How many lines in the records include the string "makeQuery"? Give only the number.

■ ■ ■ ■ ■

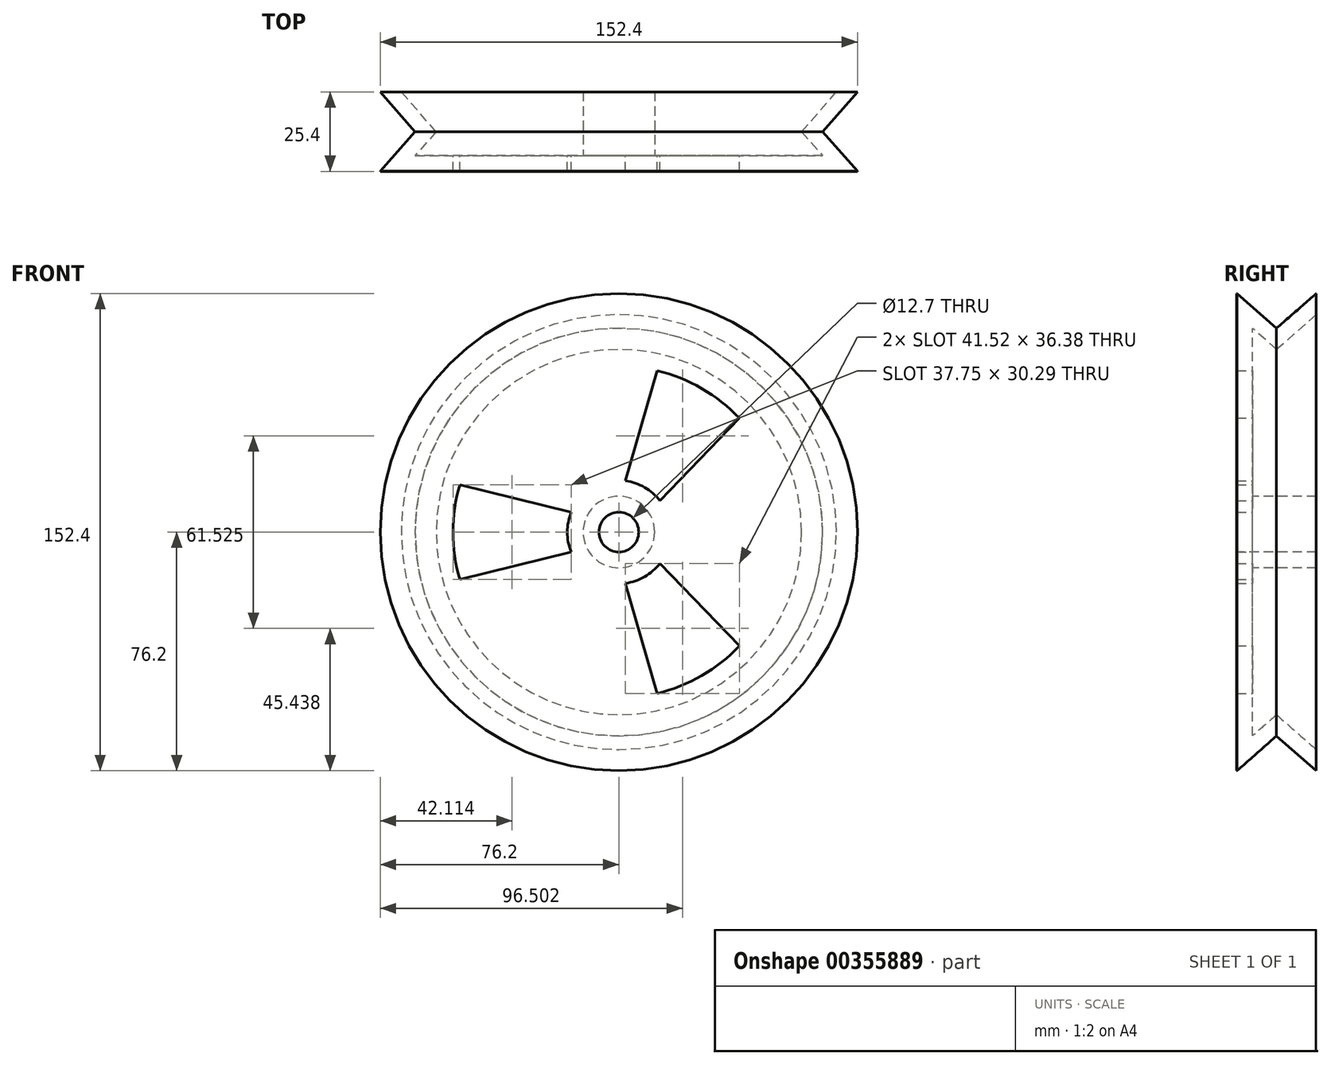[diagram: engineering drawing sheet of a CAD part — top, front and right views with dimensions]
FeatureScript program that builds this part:
annotation { "Feature Type Name" : "Feature", "Feature Type Description" : "" }
export const myFeature = defineFeature(function(context is Context, id is Id, definition is map)
    precondition{}
    {
        {
            var Q0;
            Q0=qCreatedBy(makeId("Front.planeOp"),FACE);
            var sketch = newSketch(context, id + "F0", { "sketchPlane" : qUnion([Q0])});
            skCircle(sketch, "E0", {"center": v(0, 0) * mm, "radius": 76.2 * mm});
            skSolve(sketch);
        }
        {
            var Q0;
            Q0=qSketchRegion(id+"F0",true);
            extrude(context, id + "F1", {"entities" : qUnion([Q0]), "depth" : 25.4 * mm});
        }
        {
            var Q0;
            Q0=qCreatedBy(makeId("Right.planeOp"),FACE);
            var sketch = newSketch(context, id + "F2", { "sketchPlane" : qUnion([Q0])});
            skLineSegment(sketch, "E1", {"start": v(0, 76.23) * mm, "end": v(-12.7, 76.23) * mm});
            skLineSegment(sketch, "E2", {"start": v(0, 76.23) * mm, "end": v(-12.7, 65.11) * mm});
            skLineSegment(sketch, "E3", {"start": v(-12.7, 65.11) * mm, "end": v(-25.3, 76.23) * mm});
            skLineSegment(sketch, "E4", {"start": v(-25.3, 76.23) * mm, "end": v(0, 76.23) * mm});
            skSolve(sketch);
        }
        {
            var Q0;
            Q0=qSketchRegion(id+"F2",true);
            var Q1;
            Q1=makeQuery(id+"F1.opExtrude","CAP_EDGE",EDGE,{"disambiguationData":[OSD([sQuery(id+"F0.wireOp",EDGE,"E0")])],"isStart":false});
            revolve(context, id + "F3", {"operationType" : NewBodyOperationType.REMOVE, "entities" : qUnion([Q0]), "axis" : qUnion([Q1]), "revolveType" : RevolveType.FULL, "oppositeDirection" : true});
        }
        {
            var Q0;
            Q0=makeQuery(id+"F1.opExtrude","CAP_FACE",FACE,{"disambiguationData":[OSD([sQuery(id+"F0.wireOp",EDGE,"E0")])],"isStart":false});
            var sketch = newSketch(context, id + "F4", { "sketchPlane" : qUnion([Q0])});
            skCircle(sketch, "E5", {"center": v(0, 0) * mm, "radius": 6.35 * mm});
            skSolve(sketch);
        }
        {
            var Q0;
            Q0=qSketchRegion(id+"F4",true);
            extrude(context, id + "F5", {"entities" : qUnion([Q0]), "operationType" : NewBodyOperationType.REMOVE, "oppositeDirection" : true, "depth" : 25.4 * mm});
        }
        {
            var Q0;
            Q0=makeQuery(id+"F1.opExtrude","CAP_FACE",FACE,{"disambiguationData":[OSD([sQuery(id+"F0.wireOp",EDGE,"E0")])],"isStart":true});
            shell(context, id + "F6", {"entities" : qUnion([Q0]), "thickness" : 5.08 * mm});
        }
        {
            var Q0;
            {var subQ0=sQuery(id+"F0.wireOp",EDGE,"E0");Q0=makeQuery(id+"F6.opShell","OFFSET_FACE",FACE,{"disambiguationData":[OSD([subQ0]),TDD([makeQuery(id+"F1.opExtrude","CAP_FACE",FACE,{"disambiguationData":[OSD([subQ0])],"isStart":false})])]});}
            var sketch = newSketch(context, id + "F7", { "sketchPlane" : qUnion([Q0])});
            skCircle(sketch, "E6", {"center": v(0, 0) * mm, "radius": 52.96 * mm});
            skCircle(sketch, "E7", {"center": v(0, 0) * mm, "radius": 16.48 * mm});
            skLineSegment(sketch, "E8", {"start": v(50.75, 15.15) * mm, "end": v(15.2, 6.34) * mm});
            skLineSegment(sketch, "E9.MirrorCS", {"start": v(50.75, -15.15) * mm, "end": v(15.2, -6.34) * mm});
            skPoint(sketch, "E10.start.orphan", {"position": v(16.48, 0) * mm});
            skLineSegment(sketch, "E11.1.0", {"start": v(-12.26, 51.52) * mm, "end": v(-2.11, 16.34) * mm});
            skLineSegment(sketch, "E11.1.1", {"start": v(-38.5, 36.38) * mm, "end": v(-13.1, 10) * mm});
            skLineSegment(sketch, "E11.2.0", {"start": v(-38.5, -36.38) * mm, "end": v(-13.1, -10) * mm});
            skLineSegment(sketch, "E11.2.1", {"start": v(-12.26, -51.52) * mm, "end": v(-2.11, -16.34) * mm});
            skSolve(sketch);
        }
        {
            var Q0;
            {var subQ0=sQuery(id+"F7.wireOp",EDGE,"E8");Q0=makeQuery(id+"F7.imprint","IMPRINT",FACE,{"disambiguationData":[TD([[makeQuery(id+"F7.imprint","IMPRINT",EDGE,{"derivedFrom":subQ0}),1.0]])]});}
            var Q1;
            {var subQ0=sQuery(id+"F7.wireOp",EDGE,"E11.2.0");Q1=makeQuery(id+"F7.imprint","IMPRINT",FACE,{"disambiguationData":[TD([[makeQuery(id+"F7.imprint","IMPRINT",EDGE,{"derivedFrom":subQ0}),-1.0]])]});}
            var Q2;
            {var subQ0=sQuery(id+"F7.wireOp",EDGE,"E11.1.0");Q2=makeQuery(id+"F7.imprint","IMPRINT",FACE,{"disambiguationData":[TD([[makeQuery(id+"F7.imprint","IMPRINT",EDGE,{"derivedFrom":subQ0}),-1.0]])]});}
            extrude(context, id + "F8", {"entities" : qUnion([Q0, Q1, Q2]), "operationType" : NewBodyOperationType.REMOVE, "endBound" : BoundingType.THROUGH_ALL, "oppositeDirection" : true, "depth" : 25.4 * mm});
        }
    });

■ ■ ■ ■ ■

Response: 7